Exemples de projets de stockage géologique profond

  • CIGEO (France) : Le projet CIGEO vise à construire un stockage géologique profond pour les déchets de haute et moyenne activité à vie longue dans la couche argileuse du Callovo-Oxfordien, près de Bure. Le projet est actuellement en phase de développement et suscite de nombreux débats et controverses.
  • WIPP (États-Unis) : Le Waste Isolation Pilot Plant (WIPP) est un site de stockage de déchets radioactifs militaires de moyenne et faible activité à vie longue, situé dans une formation saline au Nouveau-Mexique. Le site a été mis en service en 1999, mais a connu plusieurs incidents, dont un incendie et une contamination radioactive en 2014.
  • Onkalo (Finlande) : Le projet Onkalo est un stockage géologique profond pour les déchets de combustible nucléaire usé, situé dans une formation rocheuse près de Olkiluoto. La construction du site a commencé en 2004 et devrait être achevée dans les années 2020.
  • ASSE II (Allemagne) : Le site de Asse II est une ancienne mine de sel utilisée pour stocker des déchets radioactifs entre 1967 et 1978. Le site a connu des infiltrations d’eau massives, provoquant des contaminations radioactives. L’extraction des déchets a été décidée après 2030, pour un coût estimé entre 5 et 10 milliards d’euros.

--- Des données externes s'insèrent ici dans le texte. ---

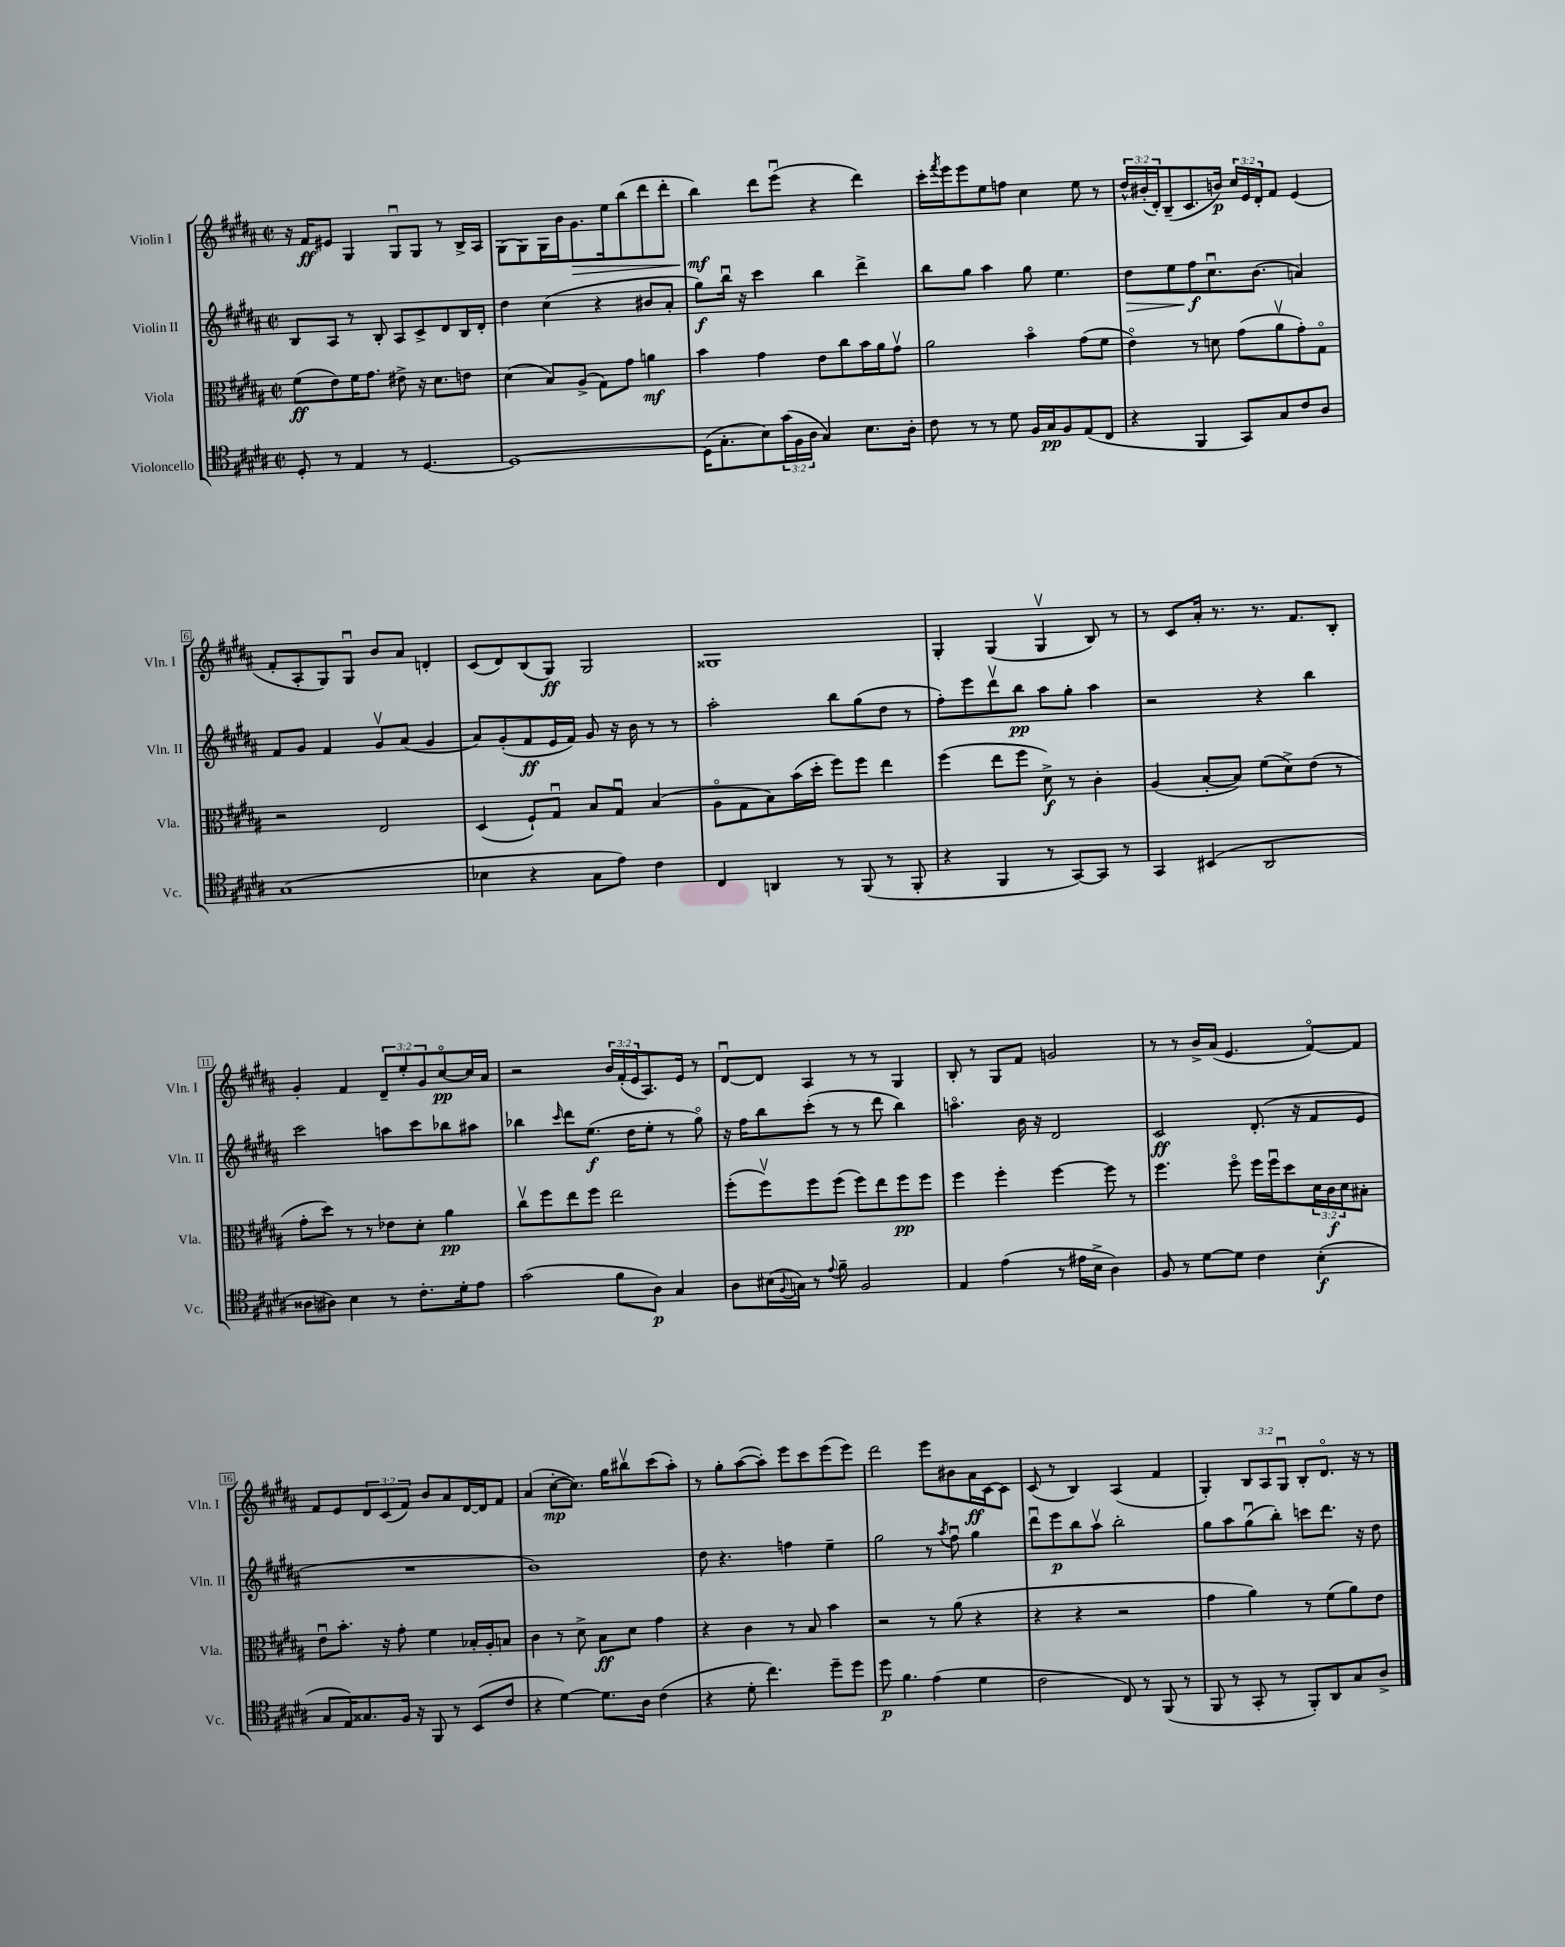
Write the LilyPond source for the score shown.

Avis des experts et organismes de sûreté

En France, deux établissements publics surveillent le projet Cigéo :

  • L’Institut de Radioprotection et de Sûreté Nucléaire (IRSN) a demandé à l’Andra de revoir plusieurs points du projet concernant la sécurité, les moyens de surveillance, la possibilité d’intervenir en cas de contamination et les conséquences d’un incendie de colis de déchets bitumineux.
  • L’Autorité de Sûreté Nucléaire (ASN) considère que le dossier examiné apporte peu d’éléments concernant les modalités de surveillance en phase d’exploitation et après fermeture du stockage, et que certains sujets nécessitent des compléments.

Ces avis soulignent les doutes sur la faisabilité de Cigéo au vu des nombreuses questions scientifiques qui restent sans réponse.

Alternatives au stockage géologique profond

Plusieurs alternatives au stockage géologique profond ont été proposées, notamment :

  • L’entreposage de longue durée : Cette option consiste à entreposer les déchets dans des installations de surface ou souterraines, en attendant de trouver une solution de gestion plus durable. L’entreposage permet de surveiller les déchets et d’intervenir en cas de problème, mais il nécessite une maintenance active et ne résout pas le problème de l’élimination finale.
  • La séparation-transmutation : Cette technique vise à séparer les éléments radioactifs les plus dangereux des déchets et à les transmuter en éléments moins radioactifs ou stables. La séparation-transmutation pourrait réduire la quantité et la durée de vie des déchets à stocker, mais elle est encore en phase de développement et présente des défis techniques et économiques importants.
  • Le stockage à sec en sub-surface : Les combustibles irradiés des centrales seraient ainsi stockés ou entreposés de façon pérenne, sans aucun retraitement, dans des galeries creusées à faible profondeur, d’où ils pourraient être surveillés en permanence et extraits à tout moment, dans l’éventualité d’une solution technique. Une méthode qui serait aussi applicable aux déchets de haute activité actuellement entreposés à l’usine Orano (ex-Areva) de la Hague, après la période de refroidissement nécessaire.